According to Jim Leonhard, President of VorCOMM Communications, LLC, a company that specializes in telecommunications billing optimization, “Most organizations spend little attention to improving their global communications cost effectiveness and lack a baseline to compare and to measure improvement.” After all, with your overflowing e-mail inbox, desk inbox and SMS inbox, who has time for the detailed and painstaking work that it takes to optimize your billing? It is easy to default to status quo because your vendors generally bill you a predictable amount that combines many products and services into one invoice; often with hundreds of pages of detail. The invoice total just is what it is, right? Wrong. Leonhard continues, “Companies often look at their communications cost as a matter of fact – if it’s in my budget and the cost is in line to what I paid last month, then it must be correct.” Depending on a multitude of factors, most companies can save 10-30% off of their existing telecommunications bills. This can be done by combining accounts, discovering incorrect charges and optimizing current accounts to leverage better pricing. Even tax rates and utility charges can be incorrect, where retroactive credits can be obtained. One or two dollars saved? Nope. Depending on your budget size and spending, there are potentially millions of dollars of “free” money.

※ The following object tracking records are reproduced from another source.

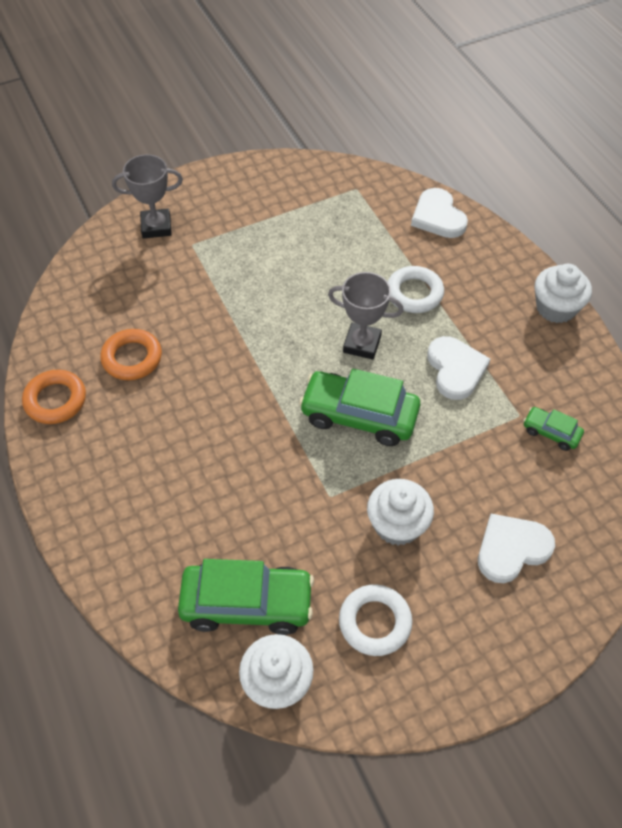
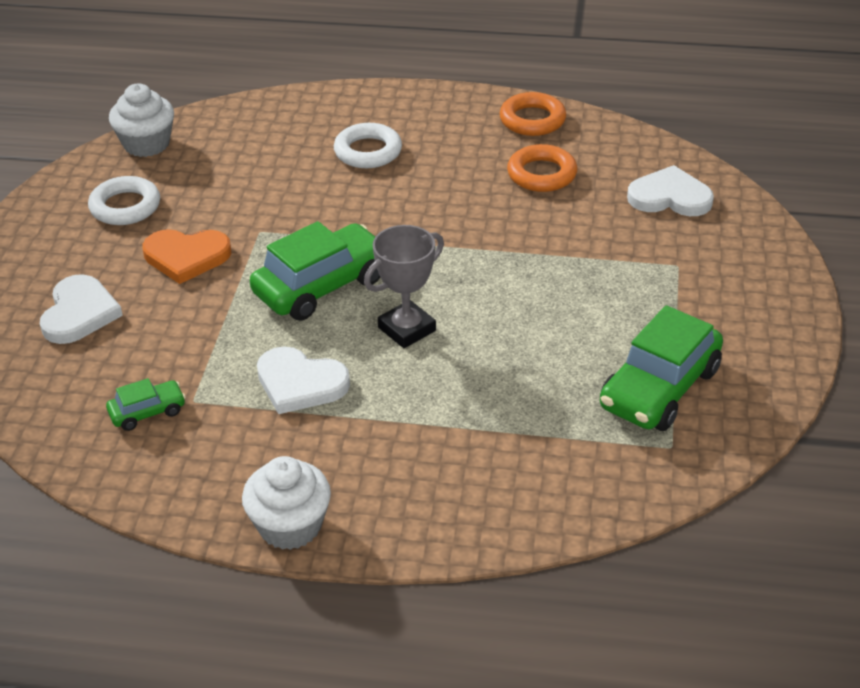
camera: 125 degrees right, 15 degrees down
grey trophy [112,154,183,238] -> none
green car [178,559,314,635] -> green car moved to [600,305,723,431]
white cupcake [367,479,434,546] -> orange heart [142,229,231,284]
white ring [388,266,444,313] -> white ring moved to [334,123,402,168]
white heart [411,188,468,238] -> white heart moved to [627,165,714,216]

How does it happen and how can you make it happen most productively (and lucratively)? Commitment. It requires an almost exclusive focus and dedication, rather than being an “as-time-allows” activity. You will get the best return and more savings if you dedicate an internal resource or external vendor to the effort. Dive into the details and initially look for the low-hanging fruit. Over many years, your company may have multiple accounts with the same vendor for the same and/or different locations; you may have phone lines and data circuits that are no longer in use that you are still unknowingly being charged for. You may even be paying long distance rates that were negotiated years ago when the average cost was higher than it is today. Your cellular phone contracts may have reverted to a more expensive rate following a discounted period. Your telecom provider will likely give you a special discount for consolidating multiple existing service contracts into a new co-terminus contract, which will actually be easier to manage. Also, if your company has an affiliate (a parent/sister/subsidiary) company, and you both use the same vendor for a product or service, you can both leverage your relationship to get better pricing, without even having to make any changes. Similarly, if you have multiple offices, all managed independently, global billing optimization becomes a matter of information gathering and coordination. The savings potential is staggering.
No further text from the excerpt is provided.